*PROBLEM DETAILS*
In the data below, which lines hold the word "iTunes"? Copy them.

* * * *

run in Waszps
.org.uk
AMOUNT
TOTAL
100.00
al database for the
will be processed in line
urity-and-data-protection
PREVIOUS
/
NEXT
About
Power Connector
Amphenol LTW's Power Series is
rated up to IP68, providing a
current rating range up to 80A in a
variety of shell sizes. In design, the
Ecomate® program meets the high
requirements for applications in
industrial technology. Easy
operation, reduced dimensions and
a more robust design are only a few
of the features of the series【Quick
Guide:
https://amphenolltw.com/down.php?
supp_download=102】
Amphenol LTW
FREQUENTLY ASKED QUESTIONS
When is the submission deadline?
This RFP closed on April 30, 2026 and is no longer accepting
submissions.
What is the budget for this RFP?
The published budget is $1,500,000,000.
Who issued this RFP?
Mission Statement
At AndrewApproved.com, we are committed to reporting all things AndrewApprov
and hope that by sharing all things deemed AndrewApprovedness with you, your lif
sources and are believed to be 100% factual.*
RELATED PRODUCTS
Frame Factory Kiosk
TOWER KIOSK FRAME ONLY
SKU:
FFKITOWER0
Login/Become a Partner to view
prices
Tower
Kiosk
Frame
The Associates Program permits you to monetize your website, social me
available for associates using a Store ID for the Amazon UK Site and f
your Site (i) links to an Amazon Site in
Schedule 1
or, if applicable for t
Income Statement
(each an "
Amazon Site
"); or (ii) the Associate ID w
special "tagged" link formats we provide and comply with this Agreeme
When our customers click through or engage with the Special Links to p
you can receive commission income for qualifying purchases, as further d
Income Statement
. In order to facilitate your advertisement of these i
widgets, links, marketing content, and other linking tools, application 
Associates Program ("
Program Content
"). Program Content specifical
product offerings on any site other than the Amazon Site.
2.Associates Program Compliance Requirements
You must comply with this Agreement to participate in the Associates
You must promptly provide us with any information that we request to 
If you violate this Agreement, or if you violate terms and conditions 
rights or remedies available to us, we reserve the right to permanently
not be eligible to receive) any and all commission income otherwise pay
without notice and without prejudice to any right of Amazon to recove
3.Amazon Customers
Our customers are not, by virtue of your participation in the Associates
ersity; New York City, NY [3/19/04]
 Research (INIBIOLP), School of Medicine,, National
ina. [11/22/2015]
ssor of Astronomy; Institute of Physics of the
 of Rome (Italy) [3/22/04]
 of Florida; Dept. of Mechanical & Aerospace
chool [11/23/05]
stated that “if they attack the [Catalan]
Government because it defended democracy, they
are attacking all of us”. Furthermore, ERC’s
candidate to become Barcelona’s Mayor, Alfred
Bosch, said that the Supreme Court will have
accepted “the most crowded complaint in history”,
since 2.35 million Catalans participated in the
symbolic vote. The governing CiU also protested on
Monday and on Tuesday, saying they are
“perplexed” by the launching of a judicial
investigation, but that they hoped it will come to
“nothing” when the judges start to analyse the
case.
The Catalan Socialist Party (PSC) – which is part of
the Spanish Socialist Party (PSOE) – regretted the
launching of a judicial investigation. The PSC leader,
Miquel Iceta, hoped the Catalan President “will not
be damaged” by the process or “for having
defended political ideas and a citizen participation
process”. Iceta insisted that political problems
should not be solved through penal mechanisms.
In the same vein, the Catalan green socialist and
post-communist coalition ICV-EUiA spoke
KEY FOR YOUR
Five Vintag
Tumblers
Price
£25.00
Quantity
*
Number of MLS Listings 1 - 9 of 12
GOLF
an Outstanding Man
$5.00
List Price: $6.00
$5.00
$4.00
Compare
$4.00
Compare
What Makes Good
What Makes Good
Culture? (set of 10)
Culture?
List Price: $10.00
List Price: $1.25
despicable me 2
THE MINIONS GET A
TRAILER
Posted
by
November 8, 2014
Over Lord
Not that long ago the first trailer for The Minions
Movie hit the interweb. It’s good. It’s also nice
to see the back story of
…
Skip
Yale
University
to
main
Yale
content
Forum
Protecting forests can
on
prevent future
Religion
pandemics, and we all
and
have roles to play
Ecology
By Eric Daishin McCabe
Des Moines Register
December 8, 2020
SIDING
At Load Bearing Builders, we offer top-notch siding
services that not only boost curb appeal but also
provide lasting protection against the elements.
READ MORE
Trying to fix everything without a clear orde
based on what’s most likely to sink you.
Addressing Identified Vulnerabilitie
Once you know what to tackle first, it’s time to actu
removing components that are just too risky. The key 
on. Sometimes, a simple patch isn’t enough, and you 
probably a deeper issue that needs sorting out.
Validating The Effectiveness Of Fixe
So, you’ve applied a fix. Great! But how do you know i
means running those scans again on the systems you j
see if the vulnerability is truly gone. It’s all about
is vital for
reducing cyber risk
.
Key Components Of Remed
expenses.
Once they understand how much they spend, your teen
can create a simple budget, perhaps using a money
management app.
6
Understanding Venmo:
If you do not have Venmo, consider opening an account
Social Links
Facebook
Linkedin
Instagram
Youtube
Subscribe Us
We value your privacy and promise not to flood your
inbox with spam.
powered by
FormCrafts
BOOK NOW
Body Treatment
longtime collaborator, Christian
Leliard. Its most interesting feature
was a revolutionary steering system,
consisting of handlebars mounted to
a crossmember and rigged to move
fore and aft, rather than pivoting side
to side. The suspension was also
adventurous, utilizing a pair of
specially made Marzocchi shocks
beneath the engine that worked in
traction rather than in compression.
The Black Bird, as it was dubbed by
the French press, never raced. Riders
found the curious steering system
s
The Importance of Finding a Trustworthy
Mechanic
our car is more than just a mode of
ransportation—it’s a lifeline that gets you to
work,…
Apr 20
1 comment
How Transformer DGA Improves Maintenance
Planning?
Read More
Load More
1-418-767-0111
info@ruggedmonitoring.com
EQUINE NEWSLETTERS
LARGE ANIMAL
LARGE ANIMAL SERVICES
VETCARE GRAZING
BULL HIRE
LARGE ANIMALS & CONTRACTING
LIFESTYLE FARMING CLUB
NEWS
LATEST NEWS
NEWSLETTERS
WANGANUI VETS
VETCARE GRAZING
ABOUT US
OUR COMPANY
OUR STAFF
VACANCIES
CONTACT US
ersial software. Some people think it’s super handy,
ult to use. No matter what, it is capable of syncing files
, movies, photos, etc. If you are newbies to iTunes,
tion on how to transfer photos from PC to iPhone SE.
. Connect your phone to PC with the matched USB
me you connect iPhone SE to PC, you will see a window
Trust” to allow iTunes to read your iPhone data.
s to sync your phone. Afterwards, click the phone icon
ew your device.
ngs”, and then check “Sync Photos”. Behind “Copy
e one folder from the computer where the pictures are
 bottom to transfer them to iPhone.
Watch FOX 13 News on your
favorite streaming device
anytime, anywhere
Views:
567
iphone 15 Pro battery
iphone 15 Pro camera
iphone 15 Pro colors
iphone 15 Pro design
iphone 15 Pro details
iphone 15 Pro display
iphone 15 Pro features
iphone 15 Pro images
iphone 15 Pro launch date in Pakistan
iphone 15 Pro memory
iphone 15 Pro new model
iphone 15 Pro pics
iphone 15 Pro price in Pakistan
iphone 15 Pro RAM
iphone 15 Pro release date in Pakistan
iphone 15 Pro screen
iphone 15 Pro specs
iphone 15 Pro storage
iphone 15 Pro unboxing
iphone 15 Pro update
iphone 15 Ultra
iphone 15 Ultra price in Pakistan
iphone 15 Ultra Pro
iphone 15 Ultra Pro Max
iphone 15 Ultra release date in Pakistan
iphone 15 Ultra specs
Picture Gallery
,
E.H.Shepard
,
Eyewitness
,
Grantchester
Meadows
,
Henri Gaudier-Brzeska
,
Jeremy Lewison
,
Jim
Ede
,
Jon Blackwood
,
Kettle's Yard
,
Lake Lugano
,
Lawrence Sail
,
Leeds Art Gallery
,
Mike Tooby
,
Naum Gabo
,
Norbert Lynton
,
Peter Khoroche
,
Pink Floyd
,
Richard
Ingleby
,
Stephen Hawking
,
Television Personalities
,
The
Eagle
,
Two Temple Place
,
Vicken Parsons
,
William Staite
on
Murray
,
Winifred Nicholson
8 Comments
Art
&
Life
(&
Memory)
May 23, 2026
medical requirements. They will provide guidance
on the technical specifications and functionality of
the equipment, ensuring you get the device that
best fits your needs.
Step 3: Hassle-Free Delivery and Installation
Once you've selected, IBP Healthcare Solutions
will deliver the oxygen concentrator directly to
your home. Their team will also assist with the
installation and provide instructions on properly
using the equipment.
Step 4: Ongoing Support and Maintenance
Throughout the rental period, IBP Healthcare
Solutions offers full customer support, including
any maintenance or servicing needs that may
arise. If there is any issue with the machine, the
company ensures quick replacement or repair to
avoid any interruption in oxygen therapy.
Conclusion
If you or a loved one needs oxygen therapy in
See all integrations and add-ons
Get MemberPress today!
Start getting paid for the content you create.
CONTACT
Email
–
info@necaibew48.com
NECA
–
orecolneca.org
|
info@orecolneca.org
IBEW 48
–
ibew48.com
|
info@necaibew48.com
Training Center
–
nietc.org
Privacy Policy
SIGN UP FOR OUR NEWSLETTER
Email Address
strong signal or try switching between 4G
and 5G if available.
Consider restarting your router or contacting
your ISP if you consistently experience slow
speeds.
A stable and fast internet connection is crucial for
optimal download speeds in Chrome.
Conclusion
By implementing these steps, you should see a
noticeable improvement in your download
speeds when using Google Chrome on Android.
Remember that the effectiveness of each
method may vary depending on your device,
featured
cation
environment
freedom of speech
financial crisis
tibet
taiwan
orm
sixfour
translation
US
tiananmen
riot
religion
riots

* * * *

*RESPONSE TO THE TASK*
, movies, photos, etc. If you are newbies to iTunes,
Trust” to allow iTunes to read your iPhone data.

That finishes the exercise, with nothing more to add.